Keypoint correspondence data:
*-*-*

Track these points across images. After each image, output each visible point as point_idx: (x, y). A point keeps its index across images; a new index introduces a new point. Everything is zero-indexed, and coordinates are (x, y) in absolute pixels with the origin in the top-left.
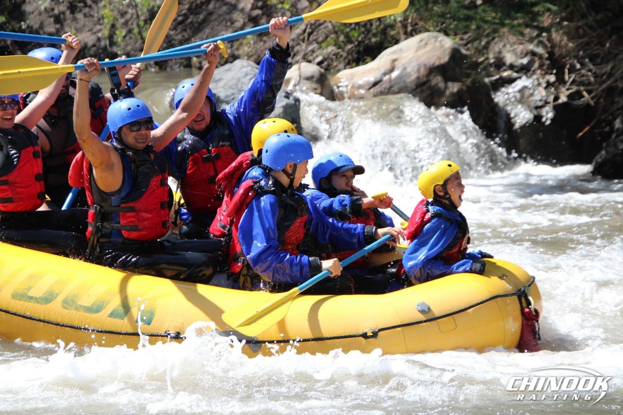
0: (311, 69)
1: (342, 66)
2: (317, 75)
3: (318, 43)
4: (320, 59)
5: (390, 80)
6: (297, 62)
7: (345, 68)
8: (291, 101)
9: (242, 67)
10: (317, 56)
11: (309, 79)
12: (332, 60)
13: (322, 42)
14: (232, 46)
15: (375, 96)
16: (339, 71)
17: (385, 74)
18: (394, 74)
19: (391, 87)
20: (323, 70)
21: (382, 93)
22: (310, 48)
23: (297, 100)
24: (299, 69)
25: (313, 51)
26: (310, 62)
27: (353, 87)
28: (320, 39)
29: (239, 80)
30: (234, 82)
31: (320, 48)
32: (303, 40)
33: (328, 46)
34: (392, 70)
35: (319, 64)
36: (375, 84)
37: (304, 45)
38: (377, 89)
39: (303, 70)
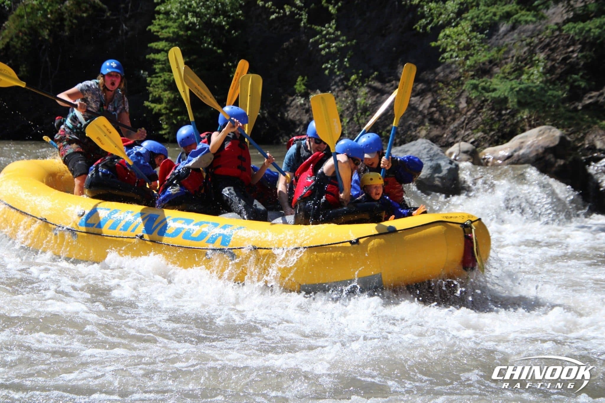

*-*-*

(The task)
Reproduce every line of the items above verbatim, leaving out the pictures.

(Answer area)
Track these points across images. After each image, output each visible point as point_idx: (x, y). A point keeps its index across images; a new index introduces a new point. Everything is zero-indexed, and coordinates are (x, y) in absolute pixels with the origin in the top-left.
0: (311, 69)
1: (342, 66)
2: (317, 75)
3: (318, 43)
4: (320, 59)
5: (390, 80)
6: (297, 62)
7: (345, 68)
8: (291, 101)
9: (242, 67)
10: (317, 56)
11: (309, 79)
12: (332, 60)
13: (322, 42)
14: (232, 46)
15: (375, 96)
16: (339, 71)
17: (385, 74)
18: (394, 74)
19: (391, 87)
20: (323, 70)
21: (382, 93)
22: (310, 48)
23: (297, 100)
24: (299, 69)
25: (313, 51)
26: (310, 62)
27: (353, 87)
28: (320, 39)
29: (239, 80)
30: (234, 82)
31: (320, 48)
32: (303, 40)
33: (328, 46)
34: (392, 70)
35: (319, 64)
36: (375, 84)
37: (304, 45)
38: (377, 89)
39: (303, 70)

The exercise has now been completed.